Since discovering the book arts about six years ago (she is also a painter), Nelson has exhibited in multiple regional shows, receiving honors such as “Best use of unexpected materials” in the sculpture-as-book-themed exhibition “Stand & Deliver,” which traveled the country from California to Florida in 2005. She now teaches some of the craft through the Book Arts Program, and taught two beginning bookbinding courses in September 2006 at the Great Basin Fiber Arts Fair. She will offer a course on basic bookmaking to K-12 teachers in June 2007 as part of the Great Salt Lake Book Festival. “I love book art because it is so varied,” Nelson says. “It encompasses so many crafts: designing, writing, printing, illustrating, binding. It can even include making your own paper, and sewing—that’s my favorite part—each one its own skill. That’s the fun and the challenge.”
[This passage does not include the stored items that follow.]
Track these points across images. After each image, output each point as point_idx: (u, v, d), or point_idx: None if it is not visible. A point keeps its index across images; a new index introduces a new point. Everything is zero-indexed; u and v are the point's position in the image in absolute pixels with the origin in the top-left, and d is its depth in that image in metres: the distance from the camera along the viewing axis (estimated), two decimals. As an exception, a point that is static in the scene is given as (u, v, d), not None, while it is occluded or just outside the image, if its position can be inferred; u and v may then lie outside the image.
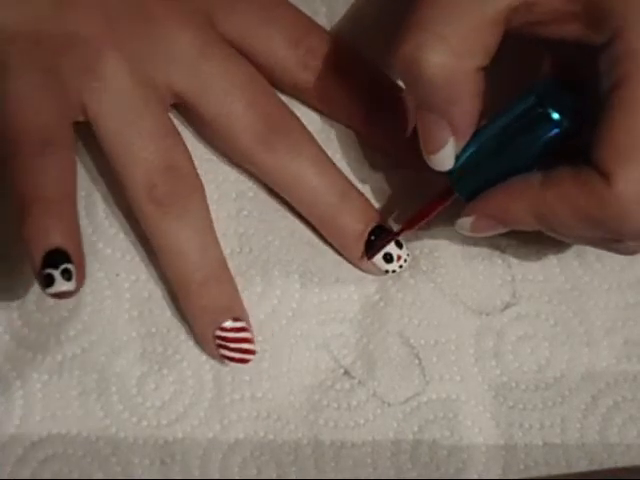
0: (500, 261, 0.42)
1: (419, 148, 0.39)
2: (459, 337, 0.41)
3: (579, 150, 0.34)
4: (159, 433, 0.40)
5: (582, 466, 0.40)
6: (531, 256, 0.42)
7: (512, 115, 0.35)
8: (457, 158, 0.36)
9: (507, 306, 0.41)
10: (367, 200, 0.41)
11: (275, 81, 0.40)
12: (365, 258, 0.40)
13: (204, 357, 0.40)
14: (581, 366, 0.41)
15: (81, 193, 0.41)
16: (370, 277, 0.41)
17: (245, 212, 0.41)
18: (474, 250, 0.42)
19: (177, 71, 0.38)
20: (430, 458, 0.40)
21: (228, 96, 0.38)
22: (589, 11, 0.32)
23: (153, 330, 0.40)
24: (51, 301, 0.40)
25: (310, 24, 0.41)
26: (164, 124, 0.39)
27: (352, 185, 0.40)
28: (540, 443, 0.41)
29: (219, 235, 0.40)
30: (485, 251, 0.42)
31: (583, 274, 0.42)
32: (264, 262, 0.41)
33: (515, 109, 0.35)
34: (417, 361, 0.41)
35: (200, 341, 0.40)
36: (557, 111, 0.34)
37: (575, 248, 0.42)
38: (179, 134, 0.39)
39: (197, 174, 0.39)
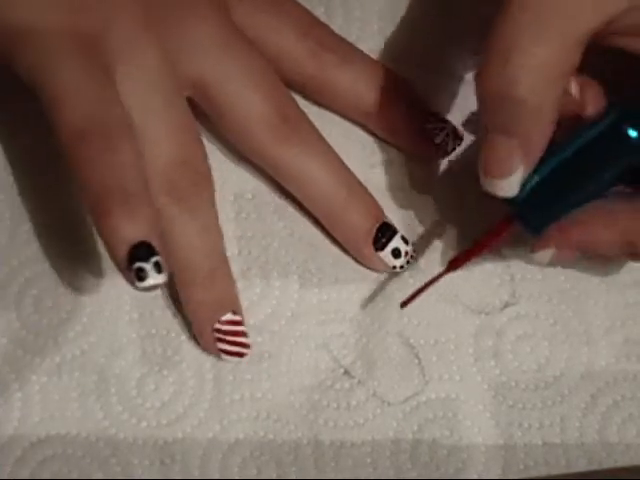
0: (499, 260, 0.42)
1: (423, 137, 0.40)
2: (458, 337, 0.41)
3: None
4: (159, 433, 0.40)
5: (581, 465, 0.40)
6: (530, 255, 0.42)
7: (586, 139, 0.34)
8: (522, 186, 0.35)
9: (506, 305, 0.41)
10: (373, 197, 0.41)
11: (283, 72, 0.40)
12: (373, 254, 0.40)
13: (204, 358, 0.40)
14: (580, 365, 0.41)
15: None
16: (370, 277, 0.41)
17: (243, 214, 0.41)
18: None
19: (201, 58, 0.38)
20: (430, 458, 0.40)
21: (247, 87, 0.39)
22: None
23: (153, 331, 0.40)
24: (50, 302, 0.40)
25: (316, 19, 0.41)
26: (186, 118, 0.39)
27: (359, 181, 0.41)
28: (540, 442, 0.41)
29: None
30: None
31: (583, 273, 0.42)
32: (263, 263, 0.41)
33: (588, 133, 0.34)
34: (417, 361, 0.41)
35: (198, 334, 0.40)
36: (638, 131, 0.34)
37: (575, 247, 0.42)
38: (197, 129, 0.39)
39: (210, 169, 0.39)
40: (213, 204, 0.39)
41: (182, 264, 0.39)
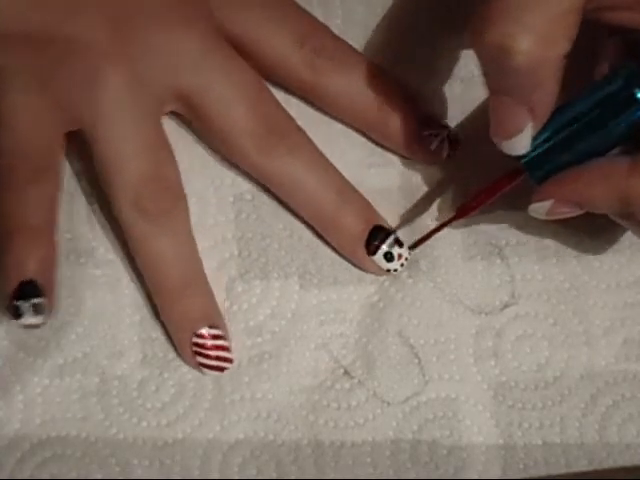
0: (499, 261, 0.42)
1: (418, 143, 0.40)
2: (458, 337, 0.41)
3: None
4: (159, 434, 0.40)
5: (581, 465, 0.40)
6: (530, 255, 0.42)
7: (595, 98, 0.35)
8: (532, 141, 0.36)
9: (506, 305, 0.41)
10: (365, 200, 0.41)
11: (280, 80, 0.41)
12: (366, 257, 0.40)
13: (204, 359, 0.40)
14: (580, 365, 0.41)
15: (82, 199, 0.41)
16: (369, 277, 0.41)
17: (243, 215, 0.41)
18: (473, 250, 0.42)
19: (181, 70, 0.38)
20: (430, 457, 0.40)
21: (229, 96, 0.39)
22: None
23: (154, 335, 0.40)
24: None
25: (315, 23, 0.41)
26: (157, 136, 0.39)
27: (350, 185, 0.40)
28: (539, 442, 0.41)
29: (219, 239, 0.40)
30: (484, 251, 0.42)
31: (582, 273, 0.42)
32: (263, 264, 0.41)
33: (598, 92, 0.35)
34: (416, 361, 0.41)
35: (179, 349, 0.40)
36: None
37: (574, 247, 0.42)
38: (170, 146, 0.39)
39: (182, 186, 0.39)
40: (186, 219, 0.39)
41: (154, 280, 0.39)
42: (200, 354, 0.39)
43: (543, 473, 0.40)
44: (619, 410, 0.41)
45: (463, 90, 0.43)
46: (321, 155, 0.40)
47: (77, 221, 0.41)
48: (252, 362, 0.40)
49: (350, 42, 0.42)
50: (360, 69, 0.41)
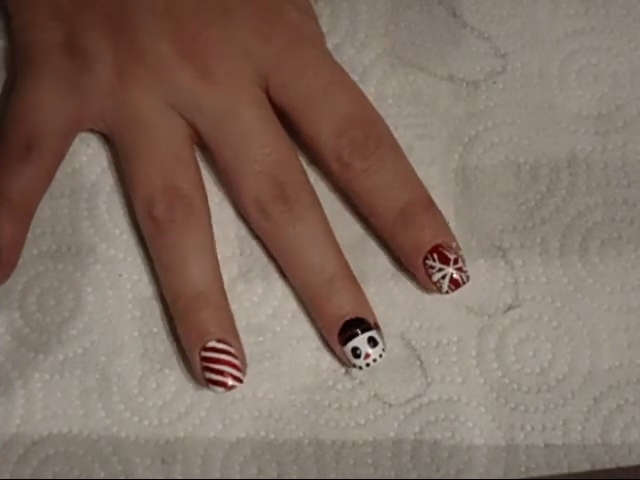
0: (503, 263, 0.42)
1: (422, 268, 0.40)
2: (461, 339, 0.41)
3: None
4: (160, 432, 0.40)
5: (584, 468, 0.40)
6: (534, 258, 0.42)
7: None
8: None
9: (509, 308, 0.41)
10: (359, 289, 0.40)
11: (312, 156, 0.41)
12: (337, 345, 0.39)
13: (205, 357, 0.40)
14: (584, 368, 0.41)
15: (84, 194, 0.41)
16: (371, 278, 0.41)
17: (246, 213, 0.42)
18: (476, 252, 0.41)
19: (202, 121, 0.39)
20: (431, 459, 0.40)
21: (240, 156, 0.39)
22: None
23: (155, 330, 0.40)
24: (52, 301, 0.40)
25: (364, 115, 0.40)
26: (174, 150, 0.39)
27: (346, 268, 0.40)
28: (541, 445, 0.40)
29: (220, 238, 0.40)
30: (487, 253, 0.42)
31: (586, 276, 0.42)
32: (265, 264, 0.41)
33: None
34: (418, 363, 0.41)
35: (190, 363, 0.39)
36: None
37: (579, 250, 0.42)
38: (192, 162, 0.40)
39: (202, 198, 0.40)
40: (202, 231, 0.40)
41: (166, 289, 0.40)
42: (206, 368, 0.38)
43: (545, 475, 0.40)
44: (622, 414, 0.41)
45: (467, 93, 0.43)
46: (327, 233, 0.40)
47: (78, 216, 0.41)
48: (253, 361, 0.40)
49: (357, 43, 0.43)
50: (386, 176, 0.39)
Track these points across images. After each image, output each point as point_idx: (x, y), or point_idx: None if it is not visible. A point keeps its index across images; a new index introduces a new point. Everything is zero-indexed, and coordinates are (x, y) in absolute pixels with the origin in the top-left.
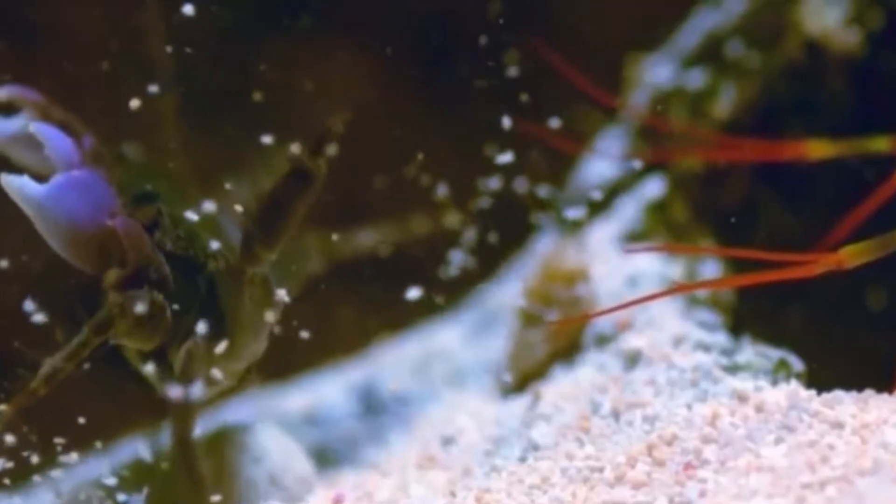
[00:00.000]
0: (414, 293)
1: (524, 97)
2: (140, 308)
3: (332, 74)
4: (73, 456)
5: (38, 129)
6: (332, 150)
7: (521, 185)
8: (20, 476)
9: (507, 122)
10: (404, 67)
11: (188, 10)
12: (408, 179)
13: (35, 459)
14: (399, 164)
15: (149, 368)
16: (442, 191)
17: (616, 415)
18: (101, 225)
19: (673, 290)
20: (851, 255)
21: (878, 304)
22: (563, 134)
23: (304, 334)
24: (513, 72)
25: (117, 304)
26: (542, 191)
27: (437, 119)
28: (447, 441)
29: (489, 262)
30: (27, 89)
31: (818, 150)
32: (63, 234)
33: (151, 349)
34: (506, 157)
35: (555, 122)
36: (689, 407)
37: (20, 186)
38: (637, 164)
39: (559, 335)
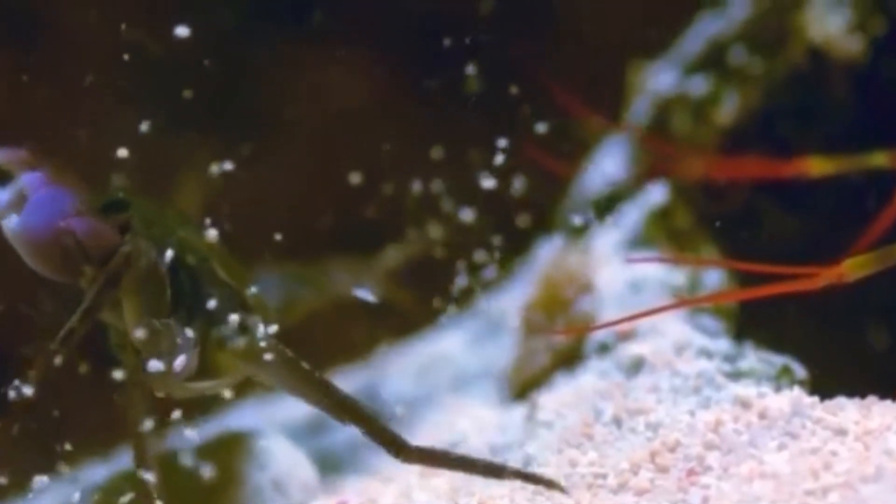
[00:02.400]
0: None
1: (524, 104)
2: (145, 259)
3: (330, 78)
4: (67, 468)
5: (24, 179)
6: None
7: (523, 190)
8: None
9: (507, 127)
10: (402, 71)
11: (183, 31)
12: (406, 185)
13: (34, 469)
14: (397, 168)
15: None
16: (442, 197)
17: (619, 421)
18: (57, 230)
19: (676, 304)
20: (853, 268)
21: (881, 311)
22: (563, 147)
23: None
24: (514, 76)
25: (124, 254)
26: (546, 197)
27: (436, 123)
28: (450, 447)
29: (492, 269)
30: (14, 150)
31: (818, 166)
32: (28, 248)
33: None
34: (507, 164)
35: (554, 125)
36: (692, 413)
37: (5, 224)
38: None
39: (562, 342)
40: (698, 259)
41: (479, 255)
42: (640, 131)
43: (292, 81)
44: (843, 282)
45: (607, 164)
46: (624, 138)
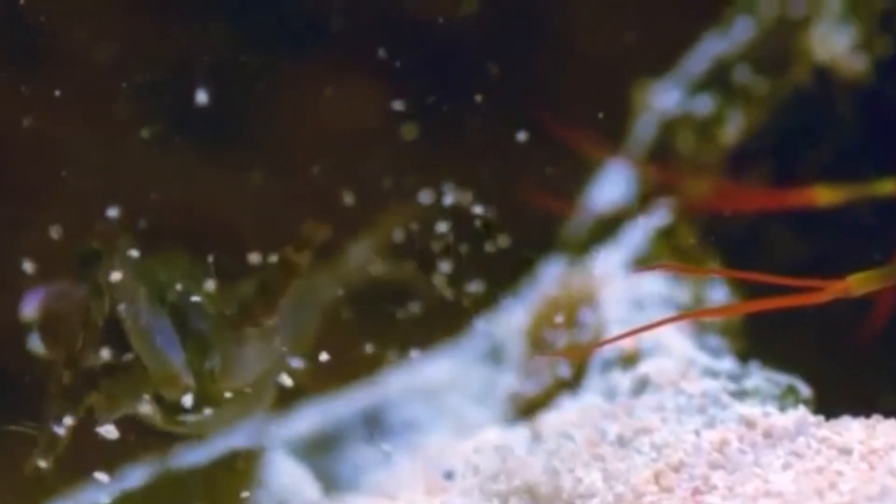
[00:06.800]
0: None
1: (526, 123)
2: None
3: (334, 101)
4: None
5: None
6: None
7: (527, 209)
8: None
9: (509, 140)
10: (405, 92)
11: (202, 98)
12: (410, 203)
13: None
14: (399, 187)
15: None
16: (445, 214)
17: (623, 441)
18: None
19: (679, 316)
20: (858, 283)
21: (886, 329)
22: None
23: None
24: (517, 96)
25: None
26: (550, 216)
27: (440, 143)
28: (454, 468)
29: (496, 289)
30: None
31: (825, 195)
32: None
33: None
34: (509, 181)
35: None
36: (697, 433)
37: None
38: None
39: (566, 362)
40: (702, 269)
41: (483, 276)
42: (641, 160)
43: (292, 106)
44: (848, 296)
45: (611, 187)
46: (627, 161)
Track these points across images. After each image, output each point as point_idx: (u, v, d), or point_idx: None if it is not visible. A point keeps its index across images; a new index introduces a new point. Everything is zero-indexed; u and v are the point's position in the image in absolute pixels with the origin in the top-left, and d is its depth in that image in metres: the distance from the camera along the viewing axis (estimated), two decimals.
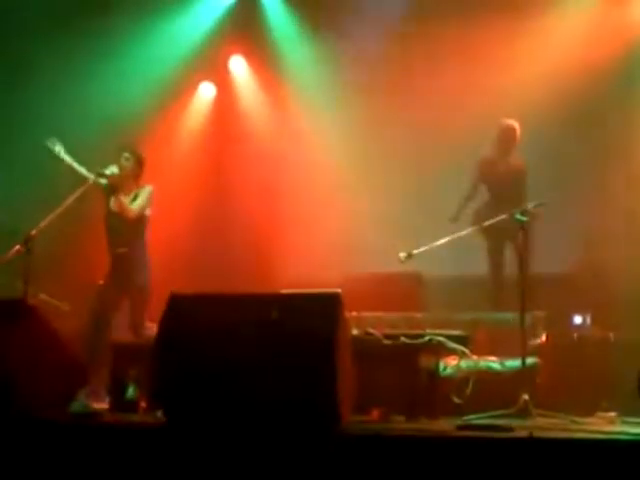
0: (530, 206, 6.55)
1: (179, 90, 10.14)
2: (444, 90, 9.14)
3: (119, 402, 6.20)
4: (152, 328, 6.06)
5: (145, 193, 7.65)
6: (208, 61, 10.26)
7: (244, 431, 4.73)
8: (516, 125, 8.22)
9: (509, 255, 7.91)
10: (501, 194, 8.07)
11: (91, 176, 7.44)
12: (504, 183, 8.14)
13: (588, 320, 7.25)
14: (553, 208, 7.07)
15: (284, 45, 10.20)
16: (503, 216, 6.67)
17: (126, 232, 7.59)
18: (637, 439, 4.60)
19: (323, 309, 4.87)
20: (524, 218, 6.35)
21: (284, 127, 10.14)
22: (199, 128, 10.38)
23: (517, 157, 8.29)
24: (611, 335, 6.94)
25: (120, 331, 7.48)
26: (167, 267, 8.79)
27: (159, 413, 5.18)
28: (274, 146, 10.16)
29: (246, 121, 10.35)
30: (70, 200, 7.07)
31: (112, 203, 7.67)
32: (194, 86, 10.45)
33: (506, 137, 8.23)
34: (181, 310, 5.04)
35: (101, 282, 7.62)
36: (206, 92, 10.54)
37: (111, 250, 7.64)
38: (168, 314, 5.02)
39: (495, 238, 7.90)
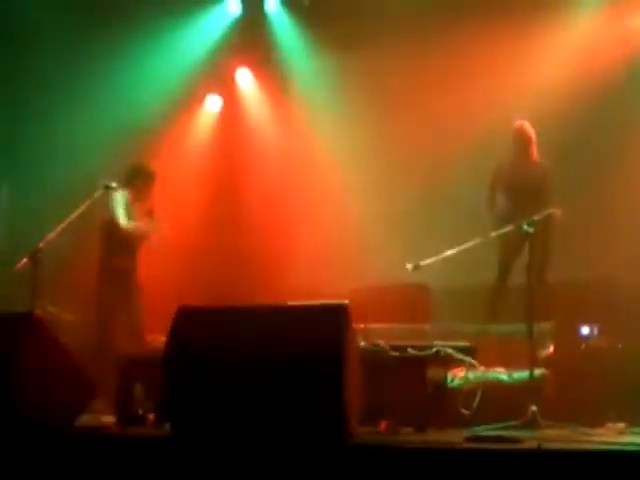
0: (537, 217, 6.55)
1: (186, 102, 10.18)
2: (451, 99, 9.14)
3: (126, 415, 6.18)
4: (159, 340, 6.07)
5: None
6: (215, 73, 10.30)
7: (251, 443, 4.73)
8: (527, 124, 8.08)
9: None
10: (521, 198, 7.87)
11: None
12: (524, 187, 7.96)
13: (595, 331, 7.22)
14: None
15: (290, 57, 10.23)
16: (509, 227, 6.65)
17: (138, 246, 8.08)
18: None
19: (330, 321, 4.86)
20: (531, 229, 6.33)
21: (290, 139, 10.17)
22: (206, 140, 10.40)
23: (538, 159, 8.12)
24: (619, 345, 6.91)
25: None
26: (174, 278, 8.84)
27: (167, 426, 5.17)
28: (280, 158, 10.18)
29: (252, 133, 10.38)
30: (77, 213, 7.09)
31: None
32: (201, 98, 10.48)
33: (519, 138, 8.08)
34: (189, 323, 5.04)
35: (102, 295, 7.79)
36: (213, 104, 10.57)
37: (119, 262, 7.81)
38: (176, 327, 5.02)
39: (508, 245, 7.79)
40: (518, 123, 8.11)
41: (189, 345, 4.97)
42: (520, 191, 7.97)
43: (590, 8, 9.07)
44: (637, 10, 9.11)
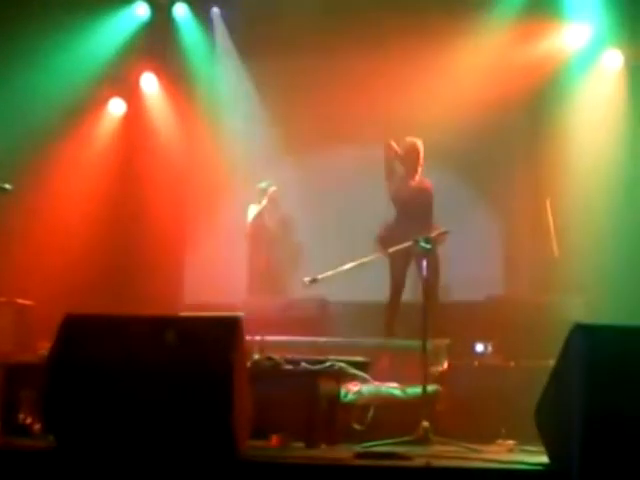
0: (434, 234, 6.61)
1: (88, 105, 9.97)
2: (356, 110, 9.19)
3: (10, 425, 5.98)
4: (47, 347, 5.88)
5: None
6: (119, 77, 10.14)
7: (138, 458, 4.61)
8: (418, 143, 8.20)
9: (414, 280, 7.94)
10: (407, 214, 8.04)
11: None
12: (410, 203, 8.09)
13: (489, 348, 7.30)
14: (459, 235, 7.16)
15: (196, 63, 10.15)
16: (408, 243, 6.67)
17: None
18: (533, 469, 4.61)
19: (221, 333, 4.77)
20: (428, 246, 6.38)
21: (193, 146, 10.09)
22: (107, 144, 10.21)
23: (424, 178, 8.25)
24: (511, 363, 7.00)
25: None
26: (70, 285, 8.65)
27: (51, 437, 5.01)
28: (183, 164, 10.08)
29: (155, 139, 10.24)
30: None
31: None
32: (104, 102, 10.30)
33: (409, 155, 8.21)
34: (75, 331, 4.89)
35: None
36: (116, 108, 10.39)
37: None
38: (61, 335, 4.87)
39: (399, 261, 7.88)
40: (410, 141, 8.21)
41: (74, 353, 4.83)
42: (406, 207, 8.08)
43: (499, 29, 9.22)
44: (544, 34, 9.30)
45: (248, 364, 5.46)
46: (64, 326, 4.89)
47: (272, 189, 9.27)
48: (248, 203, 9.43)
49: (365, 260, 6.87)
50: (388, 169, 8.28)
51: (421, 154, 8.18)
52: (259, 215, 9.27)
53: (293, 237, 9.35)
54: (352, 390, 6.32)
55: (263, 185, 9.28)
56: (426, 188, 8.18)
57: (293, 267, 8.41)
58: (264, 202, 9.24)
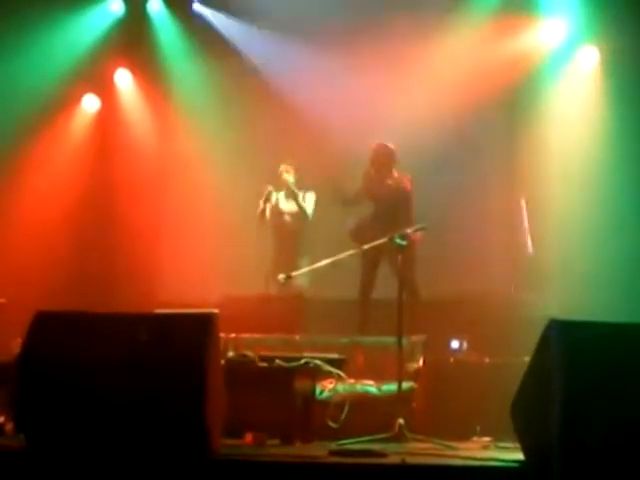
0: (409, 230, 6.58)
1: (62, 101, 9.91)
2: (330, 108, 9.17)
3: None
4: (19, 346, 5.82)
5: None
6: (93, 74, 10.07)
7: (109, 456, 4.57)
8: (381, 147, 8.08)
9: (388, 277, 7.91)
10: (383, 213, 7.97)
11: None
12: (386, 202, 8.02)
13: (465, 345, 7.31)
14: (432, 232, 7.16)
15: (171, 60, 10.12)
16: (383, 240, 6.65)
17: None
18: (509, 465, 4.61)
19: (194, 330, 4.74)
20: (404, 242, 6.35)
21: (168, 143, 10.05)
22: (81, 141, 10.14)
23: (401, 177, 8.16)
24: (486, 360, 7.01)
25: None
26: (43, 282, 8.59)
27: (22, 437, 4.96)
28: (157, 161, 10.03)
29: (130, 135, 10.18)
30: None
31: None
32: (78, 98, 10.23)
33: (377, 157, 8.11)
34: (47, 329, 4.83)
35: None
36: (90, 105, 10.32)
37: None
38: (32, 333, 4.81)
39: (372, 258, 7.85)
40: (378, 143, 8.11)
41: (45, 351, 4.77)
42: (383, 205, 8.05)
43: (474, 26, 9.23)
44: (520, 31, 9.31)
45: (222, 362, 5.42)
46: (35, 323, 4.84)
47: (283, 173, 8.86)
48: (225, 200, 9.40)
49: (340, 257, 6.86)
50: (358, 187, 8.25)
51: (389, 155, 8.09)
52: (275, 203, 8.87)
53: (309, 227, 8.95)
54: (327, 387, 6.30)
55: (281, 168, 8.86)
56: (404, 185, 8.10)
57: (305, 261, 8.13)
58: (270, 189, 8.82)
The Marriott’s Book Arts Program has allowed her “to work with some of the best book artists in the country,” she says. “The program has maybe six workshops a year, and probably four of those will be with famous book workers from around the country. Madelyn [Garrett, head of Rare Books and founder of the Book Arts Program at the library] has an amazing ability to recruit the best people to our program.”

Madelyn Garrett's handmade cover for The Art of the Book. Garrett recalls her very first book, created as a child. "It was orange construction paper with holes poked in it and a little yarn."

Garrett’s piece restores the antique tome The Art of the Book: a Review of Some Recent European and American Work in Typography, Page Decoration, and Binding, fine press printed in 1914. She cleaned, rebound, and resewed it, then created a new cover for it—an adaptation of a traditional panel binding from the 16th or 17th century—painstakingly sewing gold floss and Czech, Italian, and Japanese beads onto velveteen. The project took more than six months to complete; Garrett estimates that it required two hours of labor for each inch of the 9-x-12-inch cover.

“I do a lot of experiments in binding and materials, like exploring what you can do with metal and silk together,” says Garrett, a bookmaker of many years (she herself has juried exhibitions, as well as having pieces featured in other shows). “Lately I’m doing mostly whimsical miniature books, so I’m spending a lot of time with magnifying glasses on these little teeny books.” But with her background in art history—she also lectures widely on the history of the book and the form’s continued relevance—“I still have strong references to the historical no matter what I do,” she says,

“Artists can be very interested in the book form because it offers so many possibilities,” she observes. “I think this exhibit is one of the highlights of the last 10 years as visual confirmation of that. It’s showcasing such a wide range of creative possibilities. My book, for example, is painfully traditional. But you can move the entire gamut: Some are so sculptural, people standing in front of one could have a real debate—Is it a book or isn’t it?”

Though Garrett notes that book artists now regularly combine using computers with older bookmaking techniques—for example, graphing out a design in a computer program, transferring the design to a polymer plate, then putting it on traditional letterpress—she doesn’t think reading an e-book on a laptop is likely to replace the traditional book anytime soon. “We love computers, but you’re never going to snuggle down in front of the fire with your favorite book on a computer screen,” she says. “There’s something about the ‘sequentialness’ of the pages as they turn, the texture of the paper, the feeling of the book binding, and the relationship of your eye and your hand…. For work or pleasure, there’s more to a book than reading words off a screen.”

Garrett is understandably pleased to see three Utah book artists juried into such an exclusive exhibition as the Guild’s 100th Anniversary show, which includes exhibitors from all around the U.S. as well as Argentina, the U.K, Australia, and the Czech Republic. “I am very proud that we are going to be so well-represented. I think it says a lot about our Book Arts Program and about the Marriott Library,” she says. “The exhibition is traveling all over the country, and will be in some really nice venues. And our inclusion says good things about the U of U and book arts in Utah.”